I started by entering in the database the twitter screen names to follow. I targeted a few Canadian bike companies (don’t ask why). Each time the package is run, it adds the last 20 tweets, and parses screen names of users that are mentioned in each tweet. And so on. This recursion builds a very quick six-degrees-of-separation trail and some fairly random discussions.
Running this process for about 4 days, sometimes 2-3 times per day, produced 5599 tweets. Originally I was looking at using R and Hadoop to analyze the results, which is a bit like bringing a ballistic missile to a knife fight. To slice this data with SQL takes only a couple of seconds or less. Perhaps reading the entire Twitter firehose or analyzing historic tweet data might change the architecture in the future. For now, things are working pretty well.
Of a selection of 5599 individual tweets, 9 contain the “best words” and 2135 have the “worst words” as rated by Vocabula Review. That’s 38% of the sample that have an aura of foolishness or odium, and 0.1% that have an aura of fun and majesty. The sampling is fairly small, with the top word “valley” only coming up 3 times.
Another dataset with seeded with a more technology-centric list of twitter users like Robert Scoble some Microsoft folks I follow brought back similar results. Running this process over the course of a month saved 59,583 tweets containing 796,171 words, links, screen names, emoticons and hash tags.
Of the 796k words, 24,171 came up in the “worst words” filter. That’s about 30%. A measly 282 came up in the “best words” filter. That’s less than 0.001%.

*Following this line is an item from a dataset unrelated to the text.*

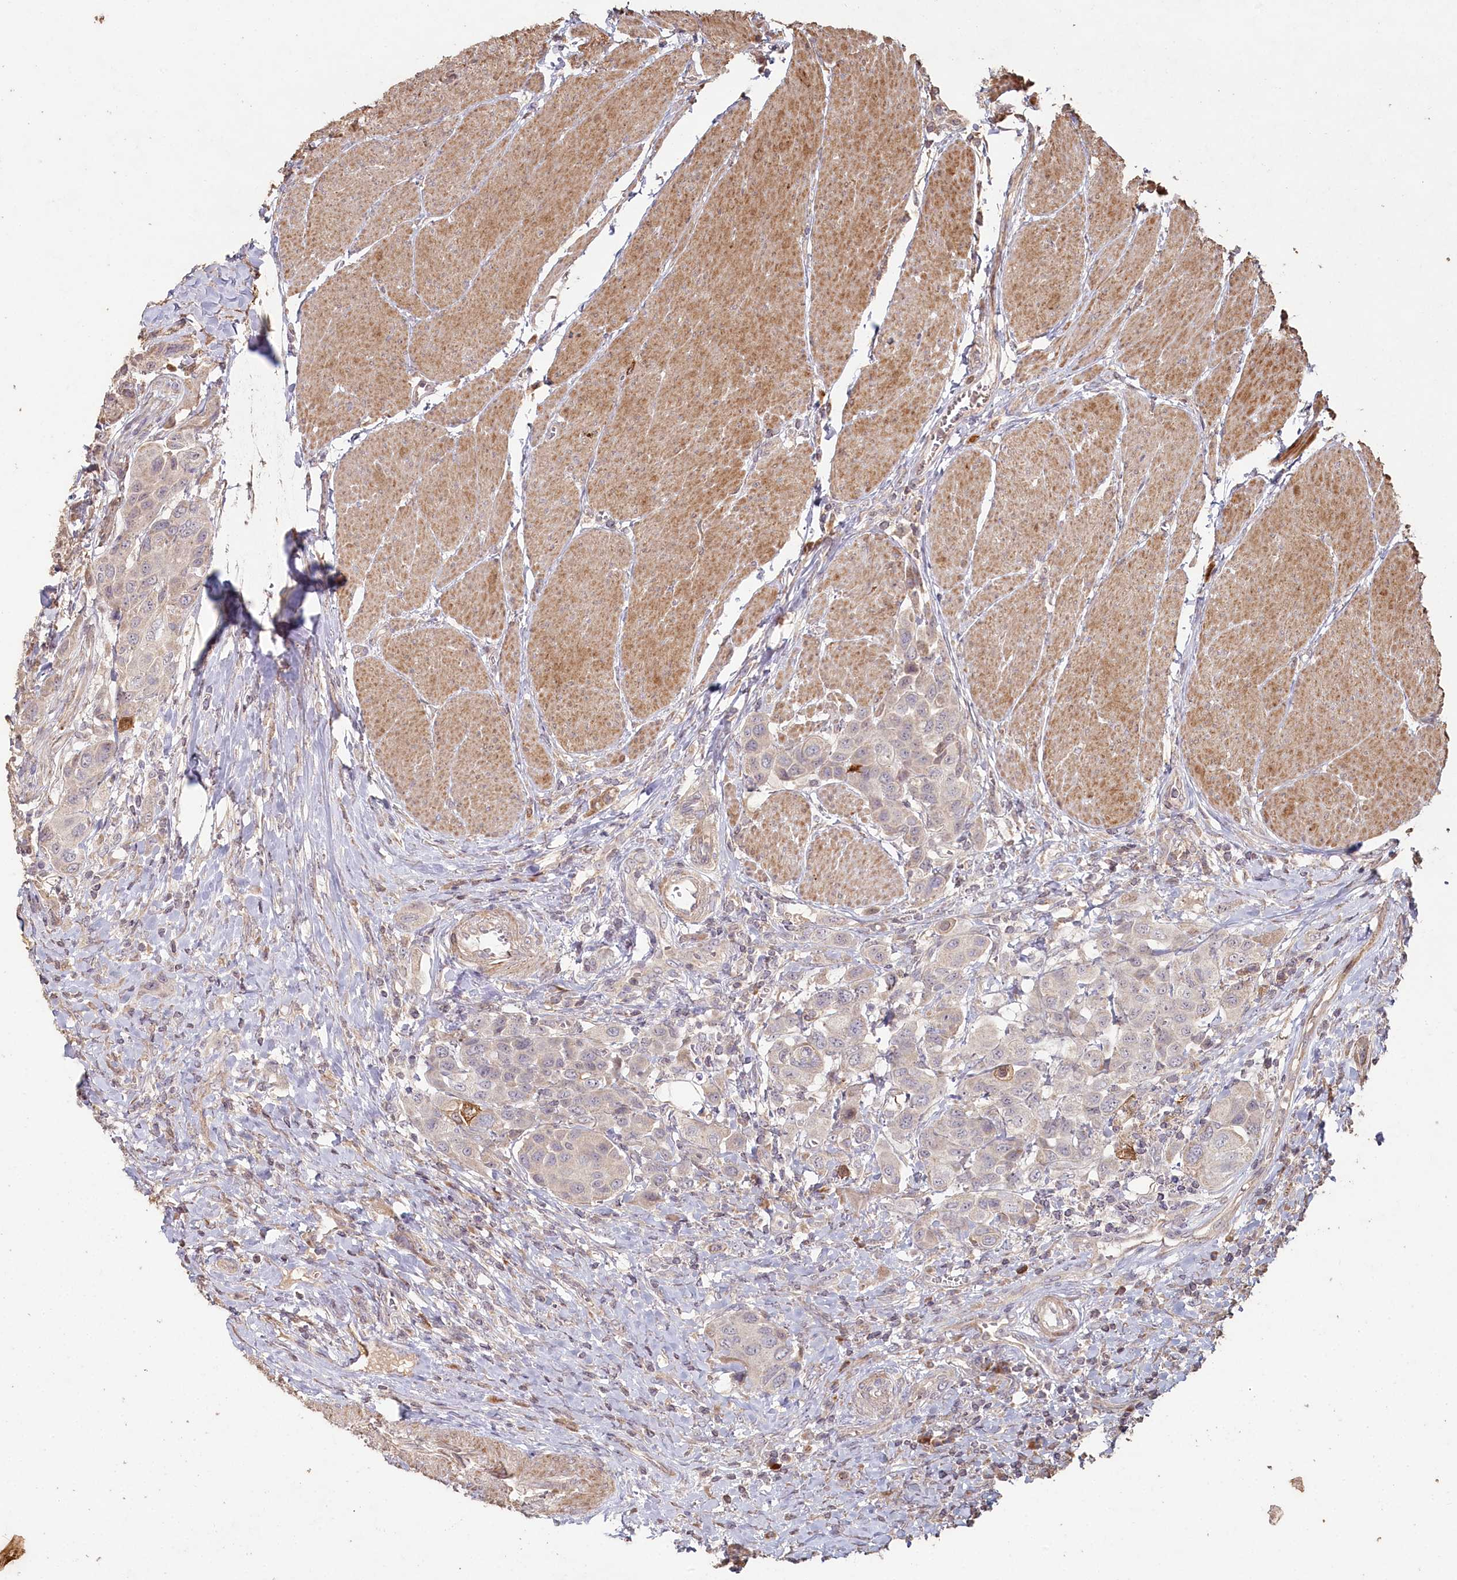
{"staining": {"intensity": "negative", "quantity": "none", "location": "none"}, "tissue": "urothelial cancer", "cell_type": "Tumor cells", "image_type": "cancer", "snomed": [{"axis": "morphology", "description": "Urothelial carcinoma, High grade"}, {"axis": "topography", "description": "Urinary bladder"}], "caption": "Tumor cells show no significant protein positivity in urothelial carcinoma (high-grade).", "gene": "HAL", "patient": {"sex": "male", "age": 50}}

The following Top 5 Words came up.
- Valley makes sense, with Silicon Valley, Napa Valley, and those other west coast valleys being discussed.
- Azure makes sense, since a steady stream of Windows Azure propaganda continually bubbles from Microsoft.
- Simplicity comes up a few times when people talk about Apple or iPad.
- Bliss comes up because of Rob Bliss, a Washington Times columnist, and some comments about cranberry bliss bars.
- Recherche, well, let’s chalk that up to the fact that some of the best words in the English language are French. Mon dieu.
With only 140 characters to leverage, you would think that people would use words like “animadversion” or “cachinnation” to provide deep and meaningful expression. Instead, you get the logorrhea that is the Twitter dataset.
Check out www.vocabula.com to improve your tweets and amaze your followers with fun and majesty.